- DATASET ENTRIES

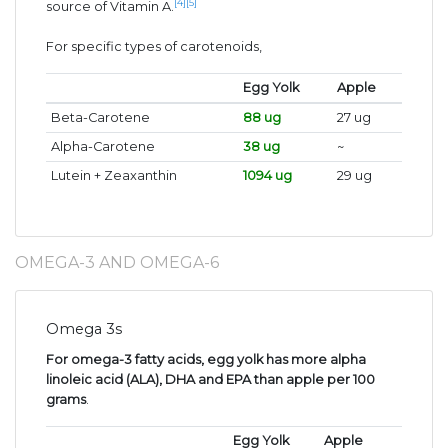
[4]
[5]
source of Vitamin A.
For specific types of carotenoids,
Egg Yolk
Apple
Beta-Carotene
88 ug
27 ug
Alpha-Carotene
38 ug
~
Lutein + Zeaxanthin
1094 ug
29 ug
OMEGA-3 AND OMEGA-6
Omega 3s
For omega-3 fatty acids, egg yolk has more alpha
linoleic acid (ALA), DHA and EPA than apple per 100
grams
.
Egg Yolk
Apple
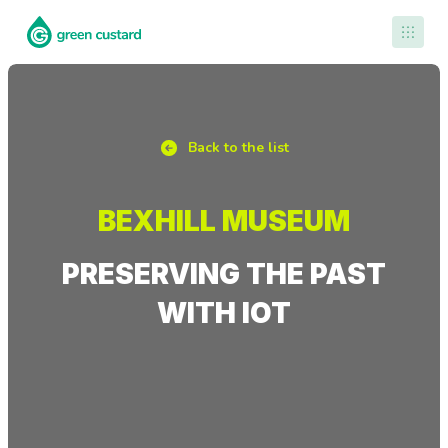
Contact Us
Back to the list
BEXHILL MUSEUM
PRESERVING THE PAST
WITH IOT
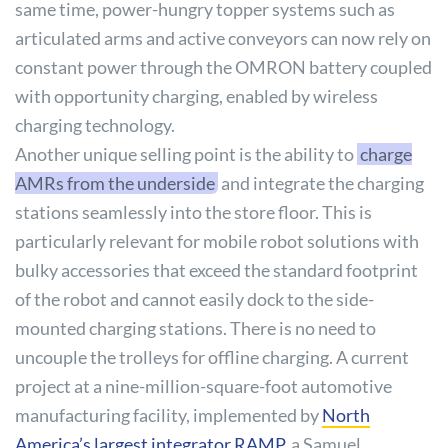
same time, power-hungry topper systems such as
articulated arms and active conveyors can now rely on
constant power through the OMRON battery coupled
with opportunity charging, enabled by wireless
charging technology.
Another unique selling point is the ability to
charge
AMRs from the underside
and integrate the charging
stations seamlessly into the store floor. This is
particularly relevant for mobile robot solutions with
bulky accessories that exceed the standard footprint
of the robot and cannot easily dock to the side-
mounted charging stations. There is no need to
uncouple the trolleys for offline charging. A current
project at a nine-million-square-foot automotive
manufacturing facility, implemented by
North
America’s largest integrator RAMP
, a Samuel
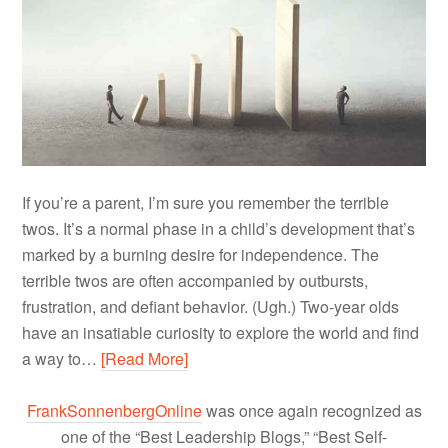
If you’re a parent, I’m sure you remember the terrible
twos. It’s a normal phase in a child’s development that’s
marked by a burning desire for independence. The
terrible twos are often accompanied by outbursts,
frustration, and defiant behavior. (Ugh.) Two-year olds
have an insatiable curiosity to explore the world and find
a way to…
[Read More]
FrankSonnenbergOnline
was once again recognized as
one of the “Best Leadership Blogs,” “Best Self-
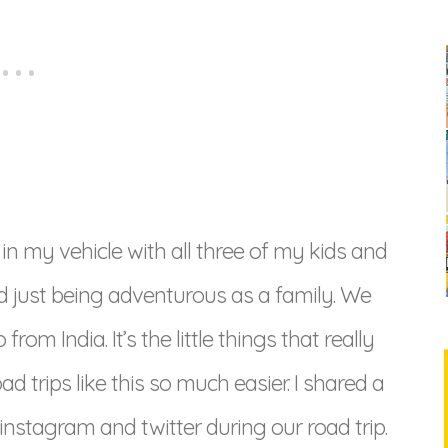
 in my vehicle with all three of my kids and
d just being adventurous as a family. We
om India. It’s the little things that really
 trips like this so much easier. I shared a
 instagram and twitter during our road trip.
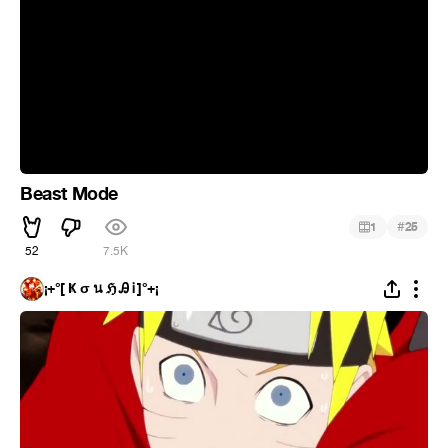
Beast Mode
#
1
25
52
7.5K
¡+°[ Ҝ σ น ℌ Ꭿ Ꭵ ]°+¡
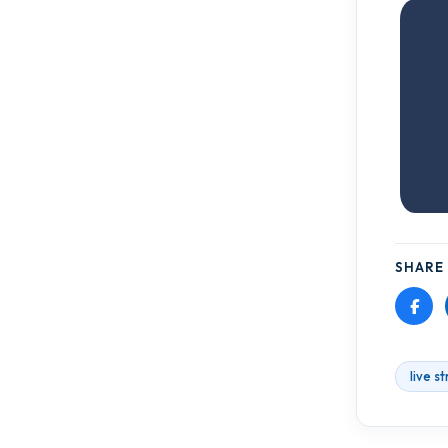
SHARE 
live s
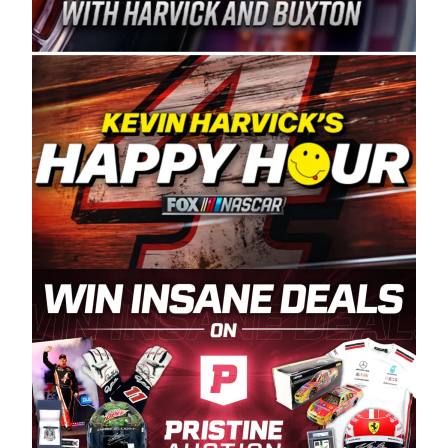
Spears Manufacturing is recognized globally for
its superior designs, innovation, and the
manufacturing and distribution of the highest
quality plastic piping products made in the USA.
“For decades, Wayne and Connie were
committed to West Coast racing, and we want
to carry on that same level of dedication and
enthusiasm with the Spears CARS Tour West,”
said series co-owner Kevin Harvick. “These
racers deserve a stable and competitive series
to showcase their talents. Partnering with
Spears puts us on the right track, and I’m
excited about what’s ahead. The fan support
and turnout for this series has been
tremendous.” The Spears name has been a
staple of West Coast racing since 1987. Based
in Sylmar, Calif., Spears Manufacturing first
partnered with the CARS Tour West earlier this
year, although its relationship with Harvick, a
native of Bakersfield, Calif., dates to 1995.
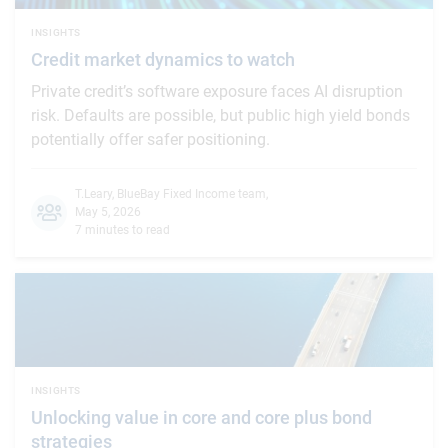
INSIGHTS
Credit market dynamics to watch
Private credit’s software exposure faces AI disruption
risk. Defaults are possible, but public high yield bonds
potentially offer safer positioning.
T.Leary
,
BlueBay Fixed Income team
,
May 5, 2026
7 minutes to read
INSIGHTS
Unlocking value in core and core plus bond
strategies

- EXERCISE INSTRUCTIONS
The string "racing" marks the lines to copy; report each of them from the data above.

- SOLVED EXERCISE
committed to West Coast racing, and we want
staple of West Coast racing since 1987. Based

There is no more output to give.